Большие одолжения порождают не благодарных, а мстительных.
Фридрих Ницше, «Так говорил Заратустра»═════════════════════════════════════════════
Он слышал, будто отряды соседа взбунтовались и ринулись из окопов по домам. То же творилось везде. К концу весны хлынут все, сеять рожь и грабить имения опостылевших господ офицеров. Но в его тактической группе был относительный порядок, хотя лица ополченцев стали другие. Не такие, как в начале войны.
Всего пять дней назад его вызвал сам командующий Южным флангом. Старый вояка некогда гордой осанки теперь сидел, некрасиво сутулясь. Сгорбленный и уставший, он хотел знать только одно: почему отряды господина капитана до сих пор верны клятве и сражаются отменно? Как внушить остальным то же самое?! В чём секрет вчерашнего юнца из Древних владений, начавшего войну младшим офицером?! – ведь даже матёрые командиры не справляются с настроениями ополченцев.
То была сущая правда. После триумфальных походов Эштаръёлы минули столетия, но убаюканное былой славой государство не присматривалось особо к недругам – «плетью всех перешибём». И влезло в большую войну, озабоченное вечной идеей защиты слабых по всему миру. Управители понадеялись молодецким ударом пробиться за Вехтские Ворота. И на плечах панически бегущего противника ворваться в Плонгу. А там и до Несокрушимого замка рукой подать. В конце концов, сила силой, господа вехты, но и совесть надо бы иметь! Зачем обижать маленьких, тем паче наших почти единоверцев?
Но победоносная дурь выветрилась очень быстро, ибо противник не подставлял плеч и не показывал спин. Враг оказался храбр и умён. Он не дрогнул, ибо давным-давно опутал себя густой сетью железных дорог и упрятал в свои горные ущелья уйму огромных оружейных заводов. И встретил молодецкий удар конных княжеских дружин артиллерийским шквалом.
Потери первых же дней войны с лихвой покрыли все потери времён Эштаръёлы, о которых так страдала Великая управительница. В последующие дни Великого Отступления пришло и великое прозрение: «Господа, идёт совсем другая война!». Оказалось, в такой войне десяток пугливых толстяков у большой пушки стоят тысячи мускулистых храбрецов на породистых лошадках.

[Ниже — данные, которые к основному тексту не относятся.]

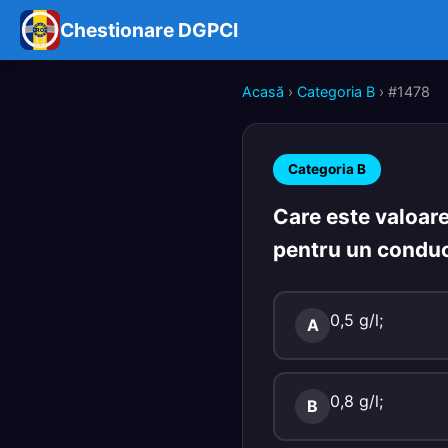
Chestionare DGPCI
Acasă
›
Categoria B
› #1478
Categoria B
Care este valoar
pentru un conducă
0,5 g/l;
A
0,8 g/l;
B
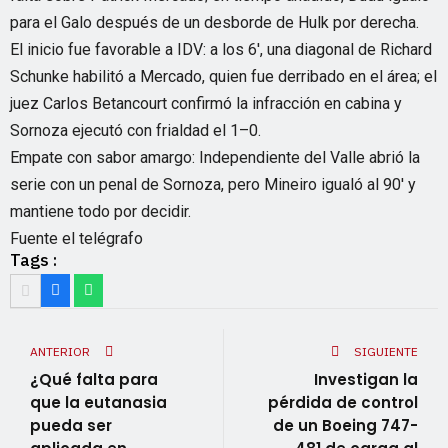
para el Galo después de un desborde de Hulk por derecha.
El inicio fue favorable a IDV: a los 6′, una diagonal de Richard
Schunke habilitó a Mercado, quien fue derribado en el área; el
juez Carlos Betancourt confirmó la infracción en cabina y
Sornoza ejecutó con frialdad el 1–0.
Empate con sabor amargo: Independiente del Valle abrió la
serie con un penal de Sornoza, pero Mineiro igualó al 90′ y
mantiene todo por decidir.
Fuente el telégrafo
Tags :
ANTERIOR
SIGUIENTE
¿Qué falta para
Investigan la
que la eutanasia
pérdida de control
pueda ser
de un Boeing 747-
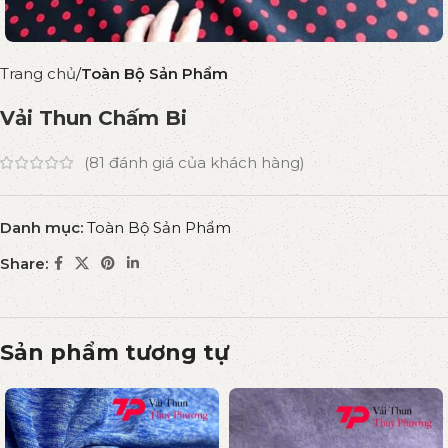
Trang chủ
Toàn Bộ Sản Phẩm
Vải Thun Chấm Bi
(
81
đánh giá của khách hàng)
Danh mục:
Toàn Bộ Sản Phẩm
Share:
Sản phẩm tương tự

Храбрецов убьют, не позволив им вступить в молодецкий бой и взмахнуть саблями. Будут бить и бить из больших пушек «в том направлении», даже не видя противника. Его видит лишь наблюдатель, он высматривает противника в прекрасный незапотевающий бинокль, из большого дирижабля, тот висит так высоко над его большими пушками, что не достать из винтовок. И большие пушки будут стрелять до тех пор, пока не убьют всех лошадок и всех храбрых всадников. Снарядов у пугливых толстяков вдоволь.
В первое военное лето исчезла кавалерия. Её истребили как-то незаметно. Затем исчезли снаряды: немногочисленные заводы Сахтаръёлы не справлялись с запросами воюющего ополчения. Вчера исчезли патроны. Их расстреляли в последний день безумного контрнаступления, в котором с трудом отбили у вехтов две полосы обороны. Всего пятьсот шагов вглубь. И всё. Он, капитан Исаярр Къядр, положил в том наступлении треть своих подчинённых. Последняя, самая сильная полоса обороны, маячит в тумане и она неприступна. Напичкана пулемётами и снайперами, даже голову не высунуть из траншей. Здешние туманные дни не помогли, хотя дирижабли врага и ослепли в них. Хотя вся надежда была как раз на туман. Но пулемёты врага били и били непрерывно, не щадя патронов, в туман и наугад.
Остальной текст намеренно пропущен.